Toute cette routine est vue par le prisme des chargeur responsables des déchets résiduels, les sacs blancs. Pour les sacs bleus par exemple, la fin de tournée est tout autre. Ils rentrent directement à la centrale et une fois dans le complexe ils continuent tout droit sur deux-cent mètres et virent à gauche pour se délester au sein de centre de tri Valtris. Ici l’odeur change, elle empire. Les mouches volent et les rats trouvent leur bonheur sur ce sol noir, assombri par le gras. Chaque camion décharge son contenu dans une énorme pièce de vingt mètres de haut avant que celui-ci se fasse charger puis jeter dans un préfabriqué ouvert. Le voyage commence pour les PMC à bord des kilomètres de tapis qui commencent le tri. Cent personnes travaillent ici, essentiellement des hommes. Philippe, le guide, parle d’une mixité, pourtant il n’y avait qu’une seule femme au travail. Chez Valtris le travail est très hiérarchisé. En haut se trouvent les machinistes, poste plus agréable et moins demandant. Tout en bas se trouvent les trieurs. Dans une salle plus longue que large, haute de deux mètres et demi, une dizaine de tapis se succèdent et les yeux rivés sur ceux-ci, armés de lunettes et de manchettes, deux agents par tapis travaillent à toute vitesse. Le visage fermé.
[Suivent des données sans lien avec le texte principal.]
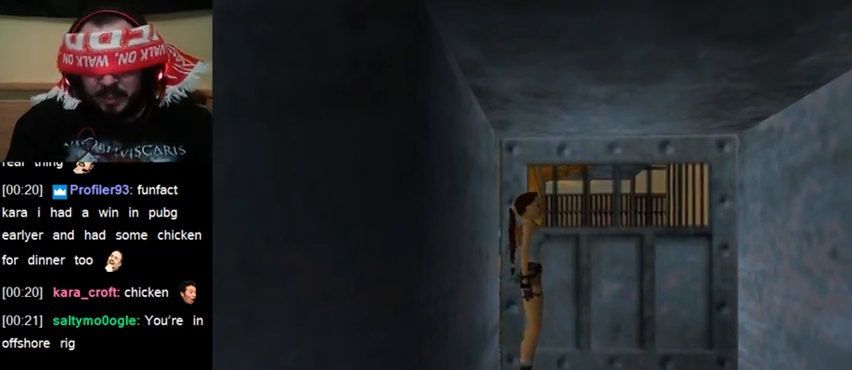
{"keys": ["down", "walk"], "events": [[200, "walk", "down"], [433, "down", "down"]]}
Par créneaux de deux heures, espacés de cinq minute de pause, ils trient sans arrêt. Le travail doit être parfait car les ballots finaux doivent être triés par matière : P pour emballages Plastiques, M pour Métallique et C pour Cartons à boisson, avec 95% de réussite. En sortant de la pièce une visiteuse lance à Philippe : « C’est horrible il y avait pleins de mouches avec les humains ». « Les humains ». Ces travailleurs invisibles, moins considérés que les machines sont presque en totalité des articles 60. « Le camion poubelle fait rêver certains enfants mais personne n’a jamais voulu être trieur », fatalise Philippe. Il clôture la visite en expliquant que si les citoyens triaient mieux, ce travail ne serait fait que par des machines.

13h30, fin de journée
Il est 13h30, la journée touche à sa fin. Les bus chargés d’agents de rue reviennent à la centrale. Parmi eux se trouve Marc, le glouton croisé ce matin par Rudy. Commencée plus tôt, il finit sa journée à 13h36 et rentre chez lui . Marc, maçon de formation, s’est reconverti en glouton et adore ce qu’il fait. « Oui on se fait insulter, mais moi j’y prête pas attention », dit-il avec détachement. Il est fier de son métier et fait part de l’influence positive qu’il a sur sa famille, celle-ci ne jette plus ses déchets n’importe où. Comme vous qui êtes en train de lire ceci ? Il est 14h15, Mathieu, Rudy et Thibault rentrent chez eux. « Je vais faire quoi après ? Rentrer dormir, je me suis levé à 4 heures et demi », ricane Mathieu. Un chargeur fait 20 000 pas pendant sa tournée et porte quinze à vingt tonnes. Il rentre chez lui, se lave et se met au lit. Il fait calme, les rideaux sont fermés. Il se repose et peut-être ce soir il fera encore quelques centaines de pas, pour aller boire un verre avec Rudy.